Out of Drugs: Planning for the Unthinkable 150 150 Dave Ghose

Pediatric cancer specialists have faced an enormous challenge in recent years. With critical chemotherapy drugs often in short supply, they’ve been forced to improvise alternative treatments or purchase medicine from questionable secondary sources.

These practices raise safety and ethical concerns. Emerging evidence indicates that shortages are harming patients in some instances, exposing them to more toxic substitute therapies and delaying clinical trials. “There is no question that care has been impacted,” says Yoram Unguru, MD, a pediatric hematologist and oncologist at The Herman & Walter Samuelson Children’s Hospital at Sinai in Baltimore.

Drug shortages aren’t a new phenomenon; penicillin was in short supply in the 1940s, Dr. Unguru notes. But the issue has gotten worse in recent years, with the number of drug shortages quadrupling from 2005 to 2011, according to an article co-authored by Dr. Unguru in the March issue of Pediatrics.

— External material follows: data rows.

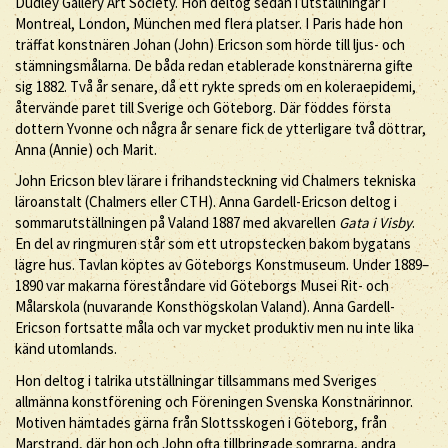
Dudley Gallery Art Society. Hon deltog sedan i utställningar i
Montreal, London, München med flera platser. I Paris hade hon
träffat konstnären Johan (John) Ericson som hörde till ljus- och
stämningsmålarna. De båda redan etablerade konstnärerna gifte
sig 1882. Två år senare, då ett rykte spreds om en koleraepidemi,
återvände paret till Sverige och Göteborg. Där föddes första
dottern Yvonne och några år senare fick de ytterligare två döttrar,
Anna (Annie) och Marit.
John Ericson blev lärare i frihandsteckning vid Chalmers tekniska
läroanstalt (Chalmers eller CTH). Anna Gardell-Ericson deltog i
sommarutställningen på Valand 1887 med akvarellen
Gata i Visby
.
En del av ringmuren står som ett utropstecken bakom bygatans
lägre hus. Tavlan köptes av Göteborgs Konstmuseum. Under 1889–
1890 var makarna föreståndare vid Göteborgs Musei Rit- och
Målarskola (nuvarande Konsthögskolan Valand). Anna Gardell-
Ericson fortsatte måla och var mycket produktiv men nu inte lika
känd utomlands.
Hon deltog i talrika utställningar tillsammans med Sveriges
allmänna konstförening och Föreningen Svenska Konstnärinnor.
Motiven hämtades gärna från Slottsskogen i Göteborg, från
Marstrand, där hon och John ofta tillbringade somrarna, andra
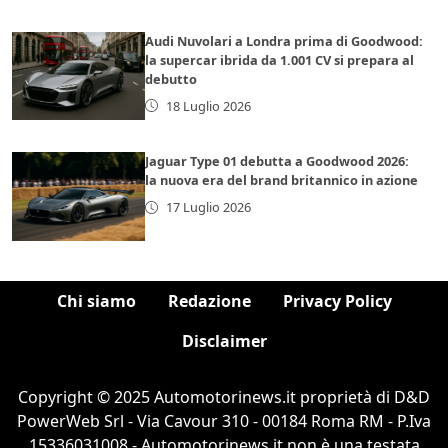
Audi Nuvolari a Londra prima di Goodwood:
la supercar ibrida da 1.001 CV si prepara al
debutto
18 Luglio 2026
Jaguar Type 01 debutta a Goodwood 2026:
la nuova era del brand britannico in azione
17 Luglio 2026
Chi siamo
Redazione
Privacy Policy
Disclaimer
Copyright © 2025 Automotorinews.it proprietà di D&D
PowerWeb Srl - Via Cavour 310 - 00184 Roma RM - P.Iva
15336031008 - Automotorinews.it non è una testata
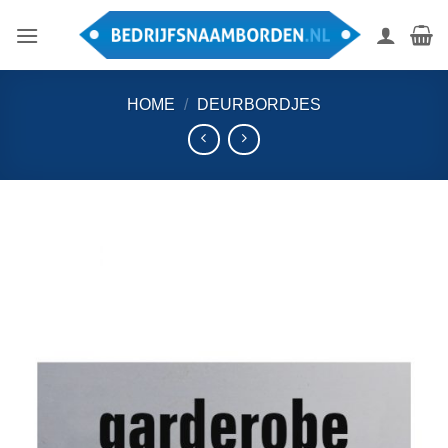
Ga
naar
inhoud
HOME
/
DEURBORDJES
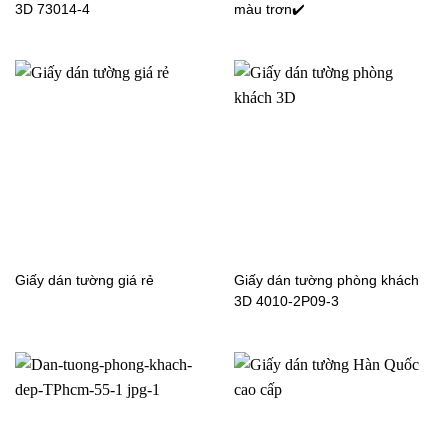
3D 73014-4
màu trơn✔️
Giấy dán tường phòng
Giấy dán tường phòng
khách sọc 4003-3
khách sọc 27722-5
Giấy dán tường giá rẻ
Giấy dán tường phòng khách
3D 4010-2P09-3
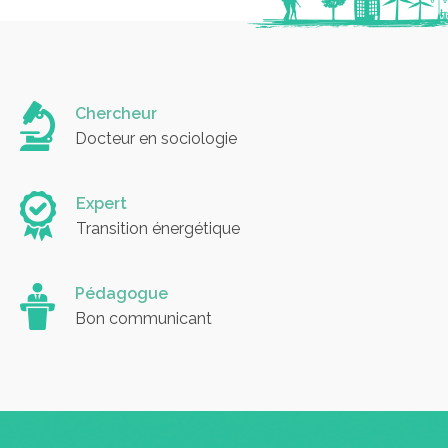
Chercheur
Docteur en sociologie
Expert
Transition énergétique
Pédagogue
Bon communicant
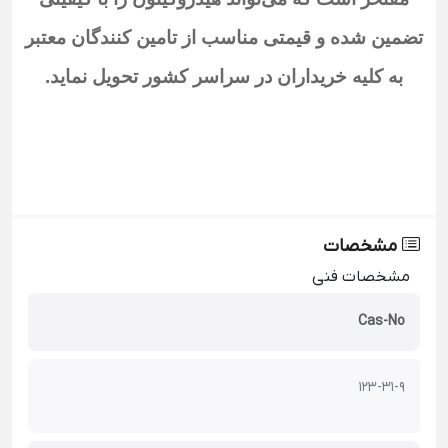
تضمین شده و قیمتی مناسب از تامین کنندگان معتبر
به کلیه خریداران در سراسر کشور تحویل نماید
.
مشخصات
مشخصات فنی
Cas-No
123-31-9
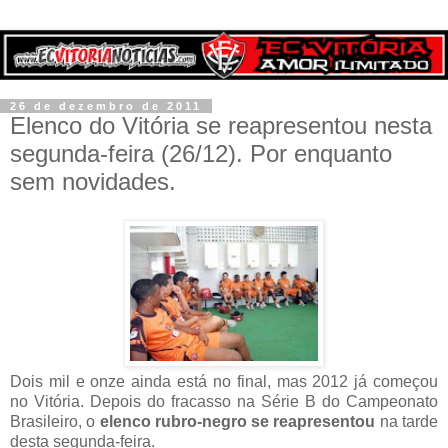
26 de dezembro de 2011
Elenco do Vitória se reapresentou nesta
segunda-feira (26/12). Por enquanto
sem novidades.
Dois mil e onze ainda está no final, mas 2012 já começou
no Vitória. Depois do fracasso na Série B do Campeonato
Brasileiro, o
elenco rubro-negro se reapresentou
na tarde
desta segunda-feira.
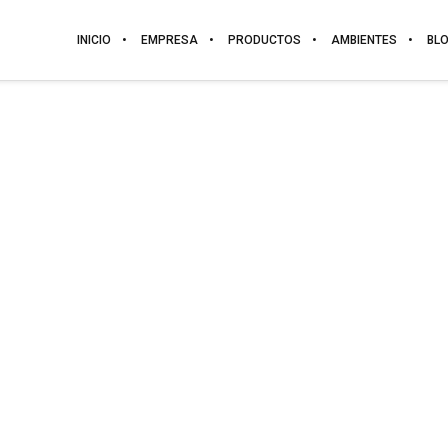
INICIO
EMPRESA
PRODUCTOS
AMBIENTES
BL
PALMA
CANTEADA. MODELO PALMA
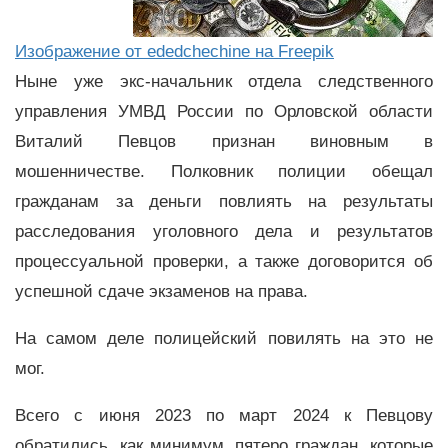
Изображение от ededchechine на Freepik
Ныне уже экс-начальник отдела следственного
управления УМВД России по Орловской области
Виталий Певцов признан виновным в
мошенничестве. Полковник полиции обещал
гражданам за деньги повлиять на результаты
расследования уголовного дела и результатов
процессуальной проверки, а также договорится об
успешной сдаче экзаменов на права.
На самом деле полицейский повилять на это не
мог.
Всего с июня 2023 по март 2024 к Певцову
обратились, как минимум, пятеро граждан, которые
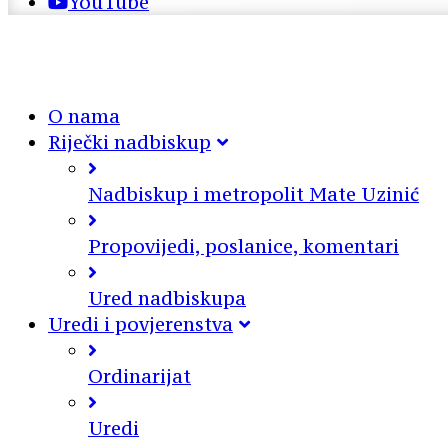
YouTube
O nama
Riječki nadbiskup
Nadbiskup i metropolit Mate Uzinić
Propovijedi, poslanice, komentari
Ured nadbiskupa
Uredi i povjerenstva
Ordinarijat
Uredi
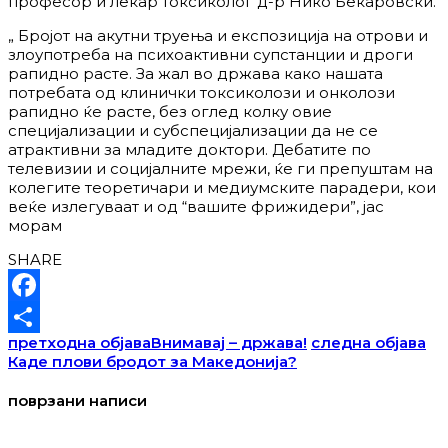
професор и лекар токсиколог д-р Нико Беќаровски.
„ Бројот на акутни труења и експозиција на отрови и
злоупотреба на психоактивни супстанции и дроги
рапидно расте. За жал во држава како нашата
потребата од клинички токсиколози и онколози
рапидно ќе расте, без оглед колку овие
специјализации и субспецијализации да не се
атрактивни за младите доктори. Дебатите по
телевизии и социјалните мрежи, ќе ги препуштам на
колегите теоретичари и медиумските парадери, кои
веќе излегуваат и од “вашите фрижидери”, јас
морам
SHARE
Facebook
претходна објава
Внимавај – држава!
следна објава
Share
Каде плови бродот за Македонија?
поврзани написи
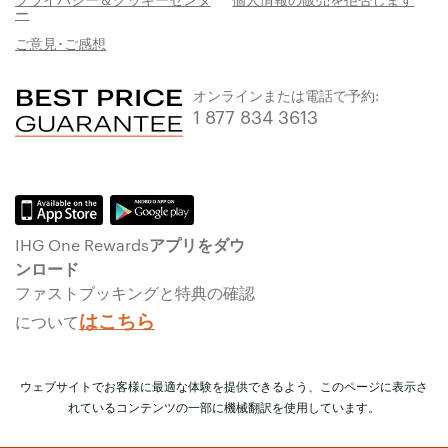
ー
ご意見･ご感想
オンラインまたは電話で予約:
1 877 834 3613
IHG One Rewardsアプリをダウ
ンロード
ファストブッキングと特典の確認
はこちら
について
ウェブサイトでお客様に最適な体験を提供できるよう、このページに表示さ
れているコンテンツの一部に機械翻訳を使用しています。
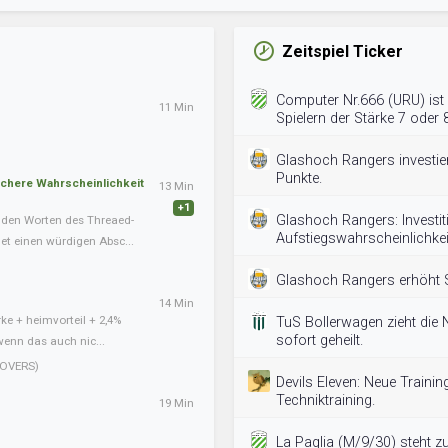
Zeitspiel Ticker
Computer Nr.666 (URU) ist
11 Min
Spielern der Stärke 7 oder 8
Glashoch Rangers investiert
Punkte.
schere Wahrscheinlichkeit
13 Min
+1
Glashoch Rangers: Investit
nden Worten des Threaed-
Aufstiegswahrscheinlichkei
det einen würdigen Absc...
Glashoch Rangers erhöht S
14 Min
ke + heimvorteil + 2,4%
TuS Bollerwagen zieht die 
sofort geheilt.
wenn das auch nic...
OVERS)
Devils Eleven: Neue Traini
Techniktraining.
19 Min
La Paglia (M/9/30) steht z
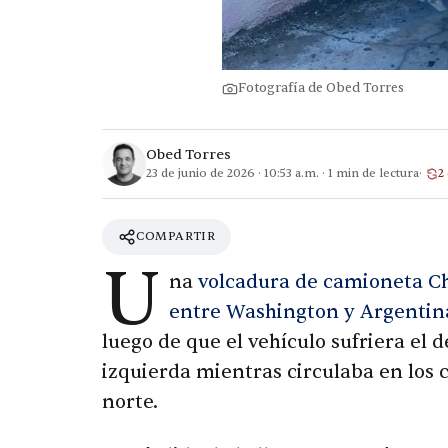
Fotografía de Obed Torres
Obed Torres
23 de junio de 2026
·
10:53 a.m.
·
1
min de lectura
2
COMPARTIR
U
na
volcadura de camioneta C
entre Washington y Argentin
luego de que el vehículo sufriera el
izquierda mientras circulaba en los c
norte.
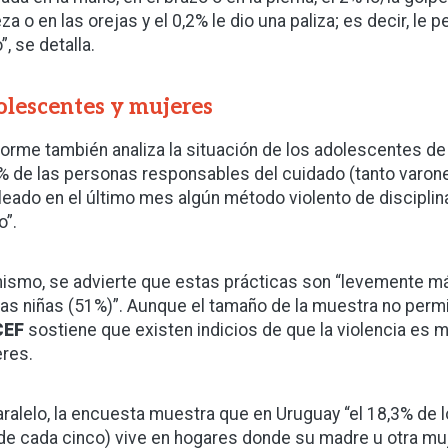
za o en las orejas y el 0,2% le dio una paliza; es decir, le
, se detalla.
lescentes y mujeres
nforme también analiza la situación de los adolescentes de 
% de las personas responsables del cuidado (tanto varo
eado en el último mes algún método violento de disciplina
o”.
ismo, se advierte que estas prácticas son “levemente m
las niñas (51%)”. Aunque el tamaño de la muestra no per
CEF
sostiene que existen indicios de que la violencia es
res.
aralelo, la encuesta muestra que en Uruguay “el 18,3% de l
de cada cinco) vive en hogares donde su madre u otra muj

Particularly affected have been commonly used pediatric cancer drugs, such methotrexate, cytarabine, asparaginase and daunorubicin. Childhood cancer therapies tend to rely on sterile, injectable agents—the drugs frequently in short supply. Over the past decade, eight of the 10 drugs used in treating acute lymphoblastic leukemia, the most common childhood cancer, were temporarily unavailable, according thePediatrics article.

Dr. Unguru, also a faculty member at the Berman Institute of Bioethics at Johns Hopkins University, is a member of a working group created under the auspices of the Children’s Oncology Group, the National Cancer Institute-supported clinical trials organization, to explore the issue. The Pediatrics article — “Chemotherapy Drug Shortages in Pediatric Oncology: A Consensus Statement” — outlines the working group’s recommendations for tackling the problem.

The article suggests six overarching recommendations, but Dr. Unguru says perhaps the most practical suggestion for hospitals is to create cooperative arrangements with other hospitals to share scarce drugs in times of need. “We feel that coordination and sharing have to happen until the problem can be prevented,” he says.

To tackle the issue on a broader scale, however, pediatricians should push for policy changes that address the myriad economic and regulatory causes of shortages, Dr. Unguru says. Among other things, they could advocate for banning the so-called “gray market” — the ticket scalpers of pharmaceutical industry, if you will — and for creating a hoard of critical drugs modeled after the Centers for Disease Control and Prevention’s Strategic National Stockpile. They also could support policies that increase Medicare reimbursements for generic sterile injectables — a change that could give manufacturers an economic incentive to increase supply.

 

Reference:

DeCamp M, Joffe S, Fernandez CV, Faden RR, Unguru Y. Chemotherapy drug shortages in pediatric oncology: a consensus statementPediatrics. March 2014, 133(3):716-724.